The facility, to be built in Sparwood has 66 percent of its capital cost funding guaranteed through the province.

Discussion in the previous vote centered around the rest of the cost in constructing the facility.

Previously, only Fernie Mayor Ange Qualizza had voted to proceed with the facility, with Sparwood Mayor David Wilks, Elkford Mayor Dean McKerracher and Electoral Area A director Mike Sosnowski voting to wait for more information.

In a committee vote on Thursday, May 6, Qualizza and Sosnowski voted to move forward with approving the facility, while McKerracher and Wilks again voted against, citing issues with cost.

As RDEK votes are weighted based on population of each subdivision, the process can move ahead with the support of Qualizza and Sosnowski.

Under the motion passed by the Elk Valley Directors, the operating costs per tonne of the facility cannot exceed the cost per tonne of hauling and tipping waste at the Central Sub-regional Landfill, which is north of Cranbrook. During discussion, the operating cost of hauling waste to the Central landfill from the Elk Valley was said to be $73 a tonne.

After the facility is constructed and it has gone through an operating cycle, costs will be assessed to ensure they do not exceed Central Landfill costs.

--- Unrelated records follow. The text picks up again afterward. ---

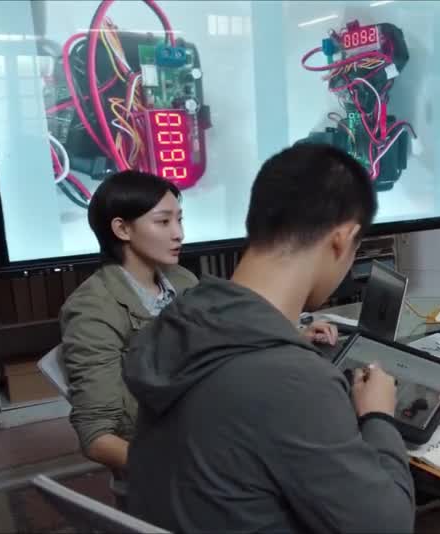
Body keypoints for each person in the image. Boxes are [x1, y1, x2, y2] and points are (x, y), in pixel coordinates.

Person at [121, 144, 440, 531]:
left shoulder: (183, 320)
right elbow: (388, 527)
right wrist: (378, 416)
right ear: (342, 239)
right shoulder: (291, 379)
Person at [59, 171, 338, 493]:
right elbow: (97, 437)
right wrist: (189, 473)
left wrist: (292, 334)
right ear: (122, 229)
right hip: (174, 470)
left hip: (216, 429)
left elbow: (227, 335)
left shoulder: (180, 279)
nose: (179, 233)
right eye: (163, 222)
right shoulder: (93, 309)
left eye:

Sosnowski explained that he now supported moving ahead as the motion included stipulations that prevented the cost of the project from increasing.

The facility, which will service all of of the Elk Valley is budgeted to cost $499,740 in total, with $333,160 coming from the province, and the remaining $166,580 to be covered by a five-year loan secured by the RDEK.

The loan and its interest payments will equate to a $2 increase for the average residential property assessment across the valley (which is $379,000).

In a presentation to the local directors, Megan Lohmann of the Community Energy Association said that moving forward with an Elk Valley organics processing facility now would allow local municipalities to take advantage of the grant funding available through the province and lower costs by lumping in the Elk Valley with the RDEK’s other sub-regions, which are also moving forward with their own organics facilities. There will be three facilities built across the RDEK. Planning is currently underway for the other two (in Kimberley and Invermere), while requests for proposals (RFP’s) on construction will go out in coming months.

Lohmann added that processing waste locally helped lower costs, and the cost of construction now would be lower than in the future.

“The more we can keep locally and process locally, the less we spend transporting waste out of the valley.”

A final vote on approving the facility will take place on Friday (May 7).

In a second vote, the directors voted against the RDEK forming a plan to eventually ban commercial organics in the Elk Valley’s solid waste steam. Qualizza, McKerracher and Sosnowski voted down the proposal, with Qualizza saying she would only support such a move after a sub-regional facility was constructed.